Copy every line of the material below verbatim, keeping the original order and line breaks.

##### Record set

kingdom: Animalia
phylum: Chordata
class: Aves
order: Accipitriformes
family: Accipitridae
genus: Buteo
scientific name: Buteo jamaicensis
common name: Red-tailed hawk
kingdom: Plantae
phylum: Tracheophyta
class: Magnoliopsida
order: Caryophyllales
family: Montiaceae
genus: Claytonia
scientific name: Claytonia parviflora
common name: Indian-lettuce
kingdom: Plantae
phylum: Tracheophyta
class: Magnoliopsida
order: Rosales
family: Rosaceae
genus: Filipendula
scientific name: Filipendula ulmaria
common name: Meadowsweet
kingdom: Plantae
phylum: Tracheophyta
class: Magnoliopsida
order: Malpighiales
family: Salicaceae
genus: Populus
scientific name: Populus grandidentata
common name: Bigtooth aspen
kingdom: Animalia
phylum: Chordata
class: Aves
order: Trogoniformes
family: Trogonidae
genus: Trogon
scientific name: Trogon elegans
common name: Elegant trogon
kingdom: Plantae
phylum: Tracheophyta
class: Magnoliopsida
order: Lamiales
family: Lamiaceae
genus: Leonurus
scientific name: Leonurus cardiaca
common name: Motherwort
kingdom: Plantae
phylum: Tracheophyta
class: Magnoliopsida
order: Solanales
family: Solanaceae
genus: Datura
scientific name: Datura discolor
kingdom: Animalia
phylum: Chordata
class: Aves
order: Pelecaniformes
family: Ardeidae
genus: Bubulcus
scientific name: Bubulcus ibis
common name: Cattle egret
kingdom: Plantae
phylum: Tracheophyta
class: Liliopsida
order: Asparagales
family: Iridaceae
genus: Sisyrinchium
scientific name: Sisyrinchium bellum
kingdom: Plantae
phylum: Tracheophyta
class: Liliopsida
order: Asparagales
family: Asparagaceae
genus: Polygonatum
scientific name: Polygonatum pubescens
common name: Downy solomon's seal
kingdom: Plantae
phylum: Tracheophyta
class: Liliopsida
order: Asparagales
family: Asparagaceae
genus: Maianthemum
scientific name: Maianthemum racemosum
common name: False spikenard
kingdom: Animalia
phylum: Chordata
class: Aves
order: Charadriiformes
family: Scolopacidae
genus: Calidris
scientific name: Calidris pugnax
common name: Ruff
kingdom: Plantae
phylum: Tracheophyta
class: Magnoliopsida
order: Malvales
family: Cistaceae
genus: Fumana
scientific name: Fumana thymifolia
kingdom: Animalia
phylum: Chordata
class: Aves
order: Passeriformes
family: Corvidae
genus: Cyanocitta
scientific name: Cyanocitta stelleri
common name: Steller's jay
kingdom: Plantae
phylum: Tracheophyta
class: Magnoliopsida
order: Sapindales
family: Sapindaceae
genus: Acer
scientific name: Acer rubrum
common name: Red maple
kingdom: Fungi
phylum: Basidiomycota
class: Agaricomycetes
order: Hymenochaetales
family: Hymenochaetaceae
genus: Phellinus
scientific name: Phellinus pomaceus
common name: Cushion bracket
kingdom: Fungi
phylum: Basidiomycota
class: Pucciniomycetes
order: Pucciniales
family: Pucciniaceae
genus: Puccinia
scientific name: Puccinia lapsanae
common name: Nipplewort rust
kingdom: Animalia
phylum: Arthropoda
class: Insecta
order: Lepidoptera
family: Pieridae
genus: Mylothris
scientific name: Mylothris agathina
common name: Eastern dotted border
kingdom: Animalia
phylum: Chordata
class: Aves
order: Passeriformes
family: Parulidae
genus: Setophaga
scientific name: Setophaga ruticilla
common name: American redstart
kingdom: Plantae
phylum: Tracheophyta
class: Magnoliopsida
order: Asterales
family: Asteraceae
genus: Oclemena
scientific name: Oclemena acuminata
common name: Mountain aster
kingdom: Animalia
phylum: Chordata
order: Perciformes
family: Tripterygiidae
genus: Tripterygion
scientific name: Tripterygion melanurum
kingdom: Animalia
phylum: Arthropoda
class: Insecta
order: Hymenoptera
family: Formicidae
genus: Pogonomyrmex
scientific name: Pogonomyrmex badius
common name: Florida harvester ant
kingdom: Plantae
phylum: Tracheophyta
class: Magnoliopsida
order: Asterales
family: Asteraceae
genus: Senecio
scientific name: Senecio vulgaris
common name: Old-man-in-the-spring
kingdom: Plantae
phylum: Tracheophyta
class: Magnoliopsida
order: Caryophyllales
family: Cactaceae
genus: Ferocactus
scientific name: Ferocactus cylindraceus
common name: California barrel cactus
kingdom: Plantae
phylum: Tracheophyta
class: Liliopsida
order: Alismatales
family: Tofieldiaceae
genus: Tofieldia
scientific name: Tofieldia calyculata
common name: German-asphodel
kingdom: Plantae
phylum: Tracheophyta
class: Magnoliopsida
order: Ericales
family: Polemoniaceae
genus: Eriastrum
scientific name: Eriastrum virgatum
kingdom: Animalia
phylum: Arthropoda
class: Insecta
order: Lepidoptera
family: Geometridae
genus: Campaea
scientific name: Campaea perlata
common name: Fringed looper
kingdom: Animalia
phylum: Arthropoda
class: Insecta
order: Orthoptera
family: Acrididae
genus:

##########

- _Correct response_
kingdom: Animalia
phylum: Chordata
class: Aves
order: Accipitriformes
family: Accipitridae
genus: Buteo
scientific name: Buteo jamaicensis
common name: Red-tailed hawk
kingdom: Plantae
phylum: Tracheophyta
class: Magnoliopsida
order: Caryophyllales
family: Montiaceae
genus: Claytonia
scientific name: Claytonia parviflora
common name: Indian-lettuce
kingdom: Plantae
phylum: Tracheophyta
class: Magnoliopsida
order: Rosales
family: Rosaceae
genus: Filipendula
scientific name: Filipendula ulmaria
common name: Meadowsweet
kingdom: Plantae
phylum: Tracheophyta
class: Magnoliopsida
order: Malpighiales
family: Salicaceae
genus: Populus
scientific name: Populus grandidentata
common name: Bigtooth aspen
kingdom: Animalia
phylum: Chordata
class: Aves
order: Trogoniformes
family: Trogonidae
genus: Trogon
scientific name: Trogon elegans
common name: Elegant trogon
kingdom: Plantae
phylum: Tracheophyta
class: Magnoliopsida
order: Lamiales
family: Lamiaceae
genus: Leonurus
scientific name: Leonurus cardiaca
common name: Motherwort
kingdom: Plantae
phylum: Tracheophyta
class: Magnoliopsida
order: Solanales
family: Solanaceae
genus: Datura
scientific name: Datura discolor
kingdom: Animalia
phylum: Chordata
class: Aves
order: Pelecaniformes
family: Ardeidae
genus: Bubulcus
scientific name: Bubulcus ibis
common name: Cattle egret
kingdom: Plantae
phylum: Tracheophyta
class: Liliopsida
order: Asparagales
family: Iridaceae
genus: Sisyrinchium
scientific name: Sisyrinchium bellum
kingdom: Plantae
phylum: Tracheophyta
class: Liliopsida
order: Asparagales
family: Asparagaceae
genus: Polygonatum
scientific name: Polygonatum pubescens
common name: Downy solomon's seal
kingdom: Plantae
phylum: Tracheophyta
class: Liliopsida
order: Asparagales
family: Asparagaceae
genus: Maianthemum
scientific name: Maianthemum racemosum
common name: False spikenard
kingdom: Animalia
phylum: Chordata
class: Aves
order: Charadriiformes
family: Scolopacidae
genus: Calidris
scientific name: Calidris pugnax
common name: Ruff
kingdom: Plantae
phylum: Tracheophyta
class: Magnoliopsida
order: Malvales
family: Cistaceae
genus: Fumana
scientific name: Fumana thymifolia
kingdom: Animalia
phylum: Chordata
class: Aves
order: Passeriformes
family: Corvidae
genus: Cyanocitta
scientific name: Cyanocitta stelleri
common name: Steller's jay
kingdom: Plantae
phylum: Tracheophyta
class: Magnoliopsida
order: Sapindales
family: Sapindaceae
genus: Acer
scientific name: Acer rubrum
common name: Red maple
kingdom: Fungi
phylum: Basidiomycota
class: Agaricomycetes
order: Hymenochaetales
family: Hymenochaetaceae
genus: Phellinus
scientific name: Phellinus pomaceus
common name: Cushion bracket
kingdom: Fungi
phylum: Basidiomycota
class: Pucciniomycetes
order: Pucciniales
family: Pucciniaceae
genus: Puccinia
scientific name: Puccinia lapsanae
common name: Nipplewort rust
kingdom: Animalia
phylum: Arthropoda
class: Insecta
order: Lepidoptera
family: Pieridae
genus: Mylothris
scientific name: Mylothris agathina
common name: Eastern dotted border
kingdom: Animalia
phylum: Chordata
class: Aves
order: Passeriformes
family: Parulidae
genus: Setophaga
scientific name: Setophaga ruticilla
common name: American redstart
kingdom: Plantae
phylum: Tracheophyta
class: Magnoliopsida
order: Asterales
family: Asteraceae
genus: Oclemena
scientific name: Oclemena acuminata
common name: Mountain aster
kingdom: Animalia
phylum: Chordata
order: Perciformes
family: Tripterygiidae
genus: Tripterygion
scientific name: Tripterygion melanurum
kingdom: Animalia
phylum: Arthropoda
class: Insecta
order: Hymenoptera
family: Formicidae
genus: Pogonomyrmex
scientific name: Pogonomyrmex badius
common name: Florida harvester ant
kingdom: Plantae
phylum: Tracheophyta
class: Magnoliopsida
order: Asterales
family: Asteraceae
genus: Senecio
scientific name: Senecio vulgaris
common name: Old-man-in-the-spring
kingdom: Plantae
phylum: Tracheophyta
class: Magnoliopsida
order: Caryophyllales
family: Cactaceae
genus: Ferocactus
scientific name: Ferocactus cylindraceus
common name: California barrel cactus
kingdom: Plantae
phylum: Tracheophyta
class: Liliopsida
order: Alismatales
family: Tofieldiaceae
genus: Tofieldia
scientific name: Tofieldia calyculata
common name: German-asphodel
kingdom: Plantae
phylum: Tracheophyta
class: Magnoliopsida
order: Ericales
family: Polemoniaceae
genus: Eriastrum
scientific name: Eriastrum virgatum
kingdom: Animalia
phylum: Arthropoda
class: Insecta
order: Lepidoptera
family: Geometridae
genus: Campaea
scientific name: Campaea perlata
common name: Fringed looper
kingdom: Animalia
phylum: Arthropoda
class: Insecta
order: Orthoptera
family: Acrididae
genus:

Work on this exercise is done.